- _YOUR TASK_: Could you present the records, starting with the line containing "left hip: (697, 416, 6)" and going on through the end of the records, as a two-column CSV headed keypoint and coordinates, with one row per record and each value in its own quoted field with line breaks turned into spaces? Leave the pictures out.

____

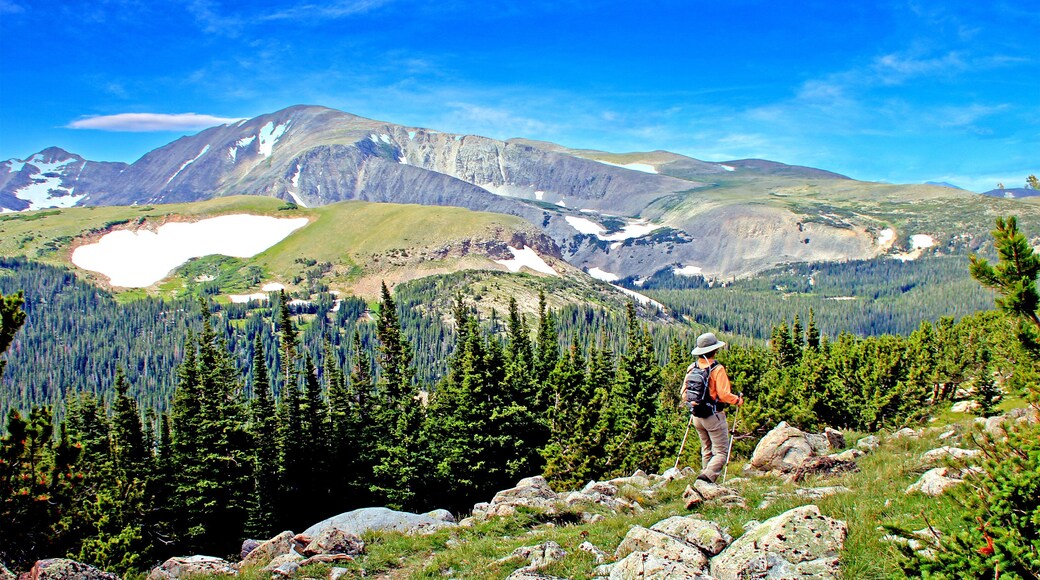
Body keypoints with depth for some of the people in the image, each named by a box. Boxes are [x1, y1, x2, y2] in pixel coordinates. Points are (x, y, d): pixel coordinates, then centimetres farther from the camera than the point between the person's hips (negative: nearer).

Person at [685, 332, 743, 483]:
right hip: (714, 416, -6)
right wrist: (738, 400, -1)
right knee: (721, 452, -2)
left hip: (697, 416, 6)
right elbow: (724, 395, -19)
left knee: (706, 450, 19)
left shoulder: (692, 368, 2)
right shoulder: (717, 369, -16)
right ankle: (708, 475, -20)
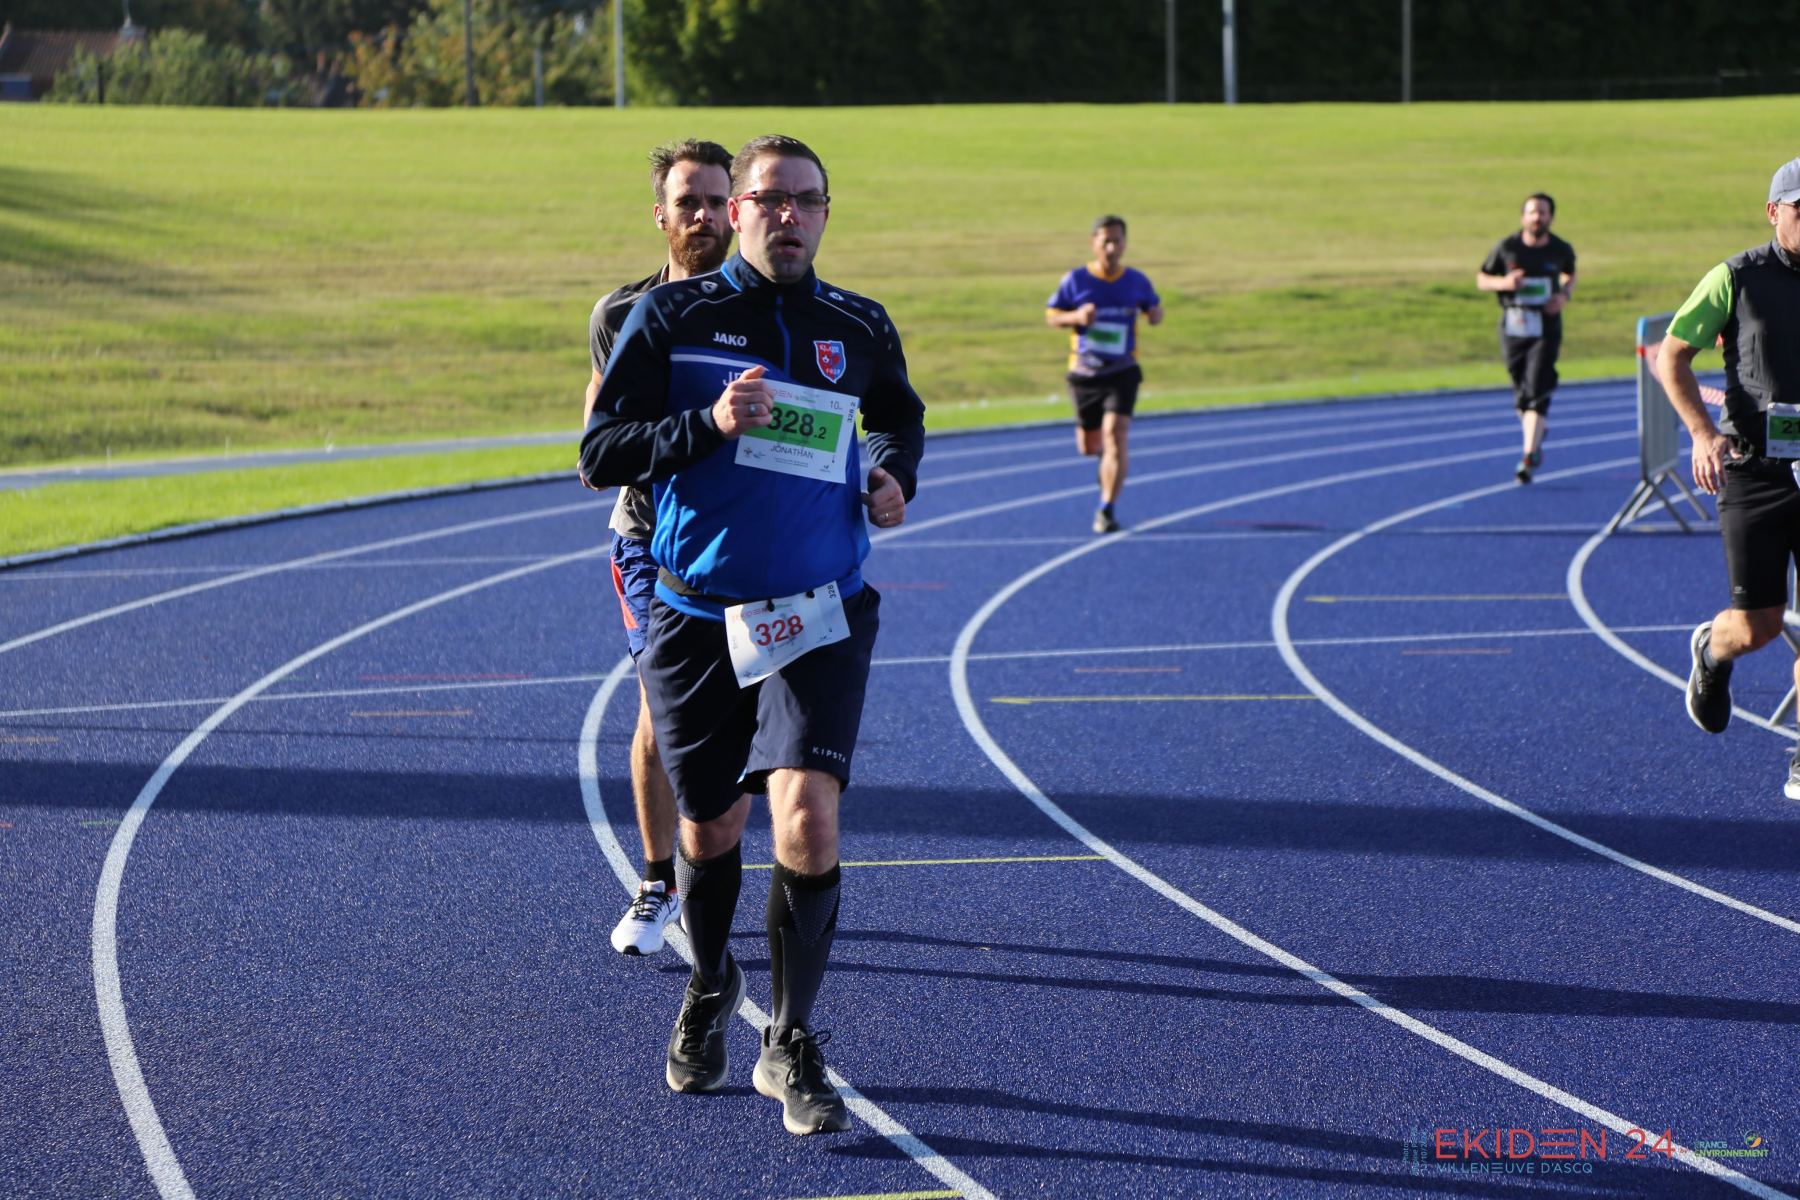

____

- _TASK OUTPUT_:
keypoint,coordinates
"left hip:","(697, 416, 6)"
"right elbow:","(724, 395, -19)"
"left knee:","(706, 450, 19)"
"left shoulder:","(692, 368, 2)"
"right shoulder:","(717, 369, -16)"
"right ankle:","(708, 475, -20)"